On 20 May, the Soviet Foreign Affairs minister, Vyacheslav Molotov, arrived in London and stayed until the 28th before going on to Washington. The purpose of this visit was to sign a treaty of friendship but Molotov wanted it done on the basis of certain territorial concessions re Poland and the Baltic States. Churchill and Eden worked for a compromise and eventually a twenty-year treaty was formalized but with the question of frontiers placed on hold. Molotov was also seeking a Second Front in Europe but all Churchill could do was confirm that preparations were in progress and make no promises on a date.
On June 23, 1942, Eisenhower returned to London as Commanding General, European Theater of Operations (ETOUSA), based in London and with a house on Coombe, Kingston upon Thames, and took over command of ETOUSA from Chaney. He was promoted to lieutenant general on July 7.

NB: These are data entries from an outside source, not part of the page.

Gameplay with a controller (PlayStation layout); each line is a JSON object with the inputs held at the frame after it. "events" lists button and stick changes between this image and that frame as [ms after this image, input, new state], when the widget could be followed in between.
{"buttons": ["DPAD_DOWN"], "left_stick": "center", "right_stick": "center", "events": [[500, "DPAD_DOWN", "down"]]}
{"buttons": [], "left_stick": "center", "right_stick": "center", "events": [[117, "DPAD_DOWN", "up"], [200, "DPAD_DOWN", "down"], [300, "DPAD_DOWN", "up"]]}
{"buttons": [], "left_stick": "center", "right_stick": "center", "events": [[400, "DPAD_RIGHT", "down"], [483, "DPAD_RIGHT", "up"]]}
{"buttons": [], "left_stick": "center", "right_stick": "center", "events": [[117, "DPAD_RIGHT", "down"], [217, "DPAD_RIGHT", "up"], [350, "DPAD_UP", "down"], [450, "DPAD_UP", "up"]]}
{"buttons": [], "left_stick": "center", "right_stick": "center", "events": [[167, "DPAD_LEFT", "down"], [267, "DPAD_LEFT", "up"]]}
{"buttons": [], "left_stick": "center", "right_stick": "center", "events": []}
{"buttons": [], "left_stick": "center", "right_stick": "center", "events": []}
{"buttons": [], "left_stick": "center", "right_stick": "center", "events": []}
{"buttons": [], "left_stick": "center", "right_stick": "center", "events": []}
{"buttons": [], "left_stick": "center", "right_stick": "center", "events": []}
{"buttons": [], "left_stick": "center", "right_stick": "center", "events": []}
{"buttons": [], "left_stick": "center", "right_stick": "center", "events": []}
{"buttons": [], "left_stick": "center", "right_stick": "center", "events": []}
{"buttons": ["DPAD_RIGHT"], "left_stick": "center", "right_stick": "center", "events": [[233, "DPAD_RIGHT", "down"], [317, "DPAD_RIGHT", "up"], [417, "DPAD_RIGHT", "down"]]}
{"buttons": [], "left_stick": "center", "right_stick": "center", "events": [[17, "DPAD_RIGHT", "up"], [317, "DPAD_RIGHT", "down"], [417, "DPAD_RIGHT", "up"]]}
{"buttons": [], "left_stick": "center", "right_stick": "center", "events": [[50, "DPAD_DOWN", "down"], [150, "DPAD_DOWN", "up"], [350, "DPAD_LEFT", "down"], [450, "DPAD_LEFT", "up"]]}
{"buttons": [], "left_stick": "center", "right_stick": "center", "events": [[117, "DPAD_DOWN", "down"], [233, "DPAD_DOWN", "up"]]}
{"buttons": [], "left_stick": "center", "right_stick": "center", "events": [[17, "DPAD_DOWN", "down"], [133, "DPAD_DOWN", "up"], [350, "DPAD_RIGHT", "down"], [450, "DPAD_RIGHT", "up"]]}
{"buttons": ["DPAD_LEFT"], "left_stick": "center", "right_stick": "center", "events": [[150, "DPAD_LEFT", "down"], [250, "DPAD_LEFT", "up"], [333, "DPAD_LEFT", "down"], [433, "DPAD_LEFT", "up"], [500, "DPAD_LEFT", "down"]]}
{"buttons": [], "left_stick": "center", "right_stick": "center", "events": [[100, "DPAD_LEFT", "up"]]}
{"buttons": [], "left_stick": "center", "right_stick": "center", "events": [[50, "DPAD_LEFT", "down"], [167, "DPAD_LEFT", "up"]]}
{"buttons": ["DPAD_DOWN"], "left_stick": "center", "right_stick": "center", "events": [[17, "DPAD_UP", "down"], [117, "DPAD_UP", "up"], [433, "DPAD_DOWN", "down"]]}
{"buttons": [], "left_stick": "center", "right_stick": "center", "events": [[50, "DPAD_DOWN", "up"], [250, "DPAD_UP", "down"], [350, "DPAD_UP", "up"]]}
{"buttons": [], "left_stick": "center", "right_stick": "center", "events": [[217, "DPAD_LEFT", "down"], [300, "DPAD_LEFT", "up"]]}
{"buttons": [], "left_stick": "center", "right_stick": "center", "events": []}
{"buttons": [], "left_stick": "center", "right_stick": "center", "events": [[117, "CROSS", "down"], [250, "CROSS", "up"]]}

As 1942 drew to a close, the tide of war began to turn with Allied victory in the key battles of El Alamein and Stalingrad. Until November, the Allies had always been on the defensive, but from November, the Germans were. Churchill ordered the church bells to be rung throughout Great Britain for the first time since early 1940. On 10 November, knowing that El Alamein was a victory, he delivered one of his most memorable war speeches to the Lord Mayor's Luncheon at the Mansion House in London, in response to the Allied victory at El Alamein: "This is not the end. It is not even the beginning of the end. But it is, perhaps, the end of the beginning".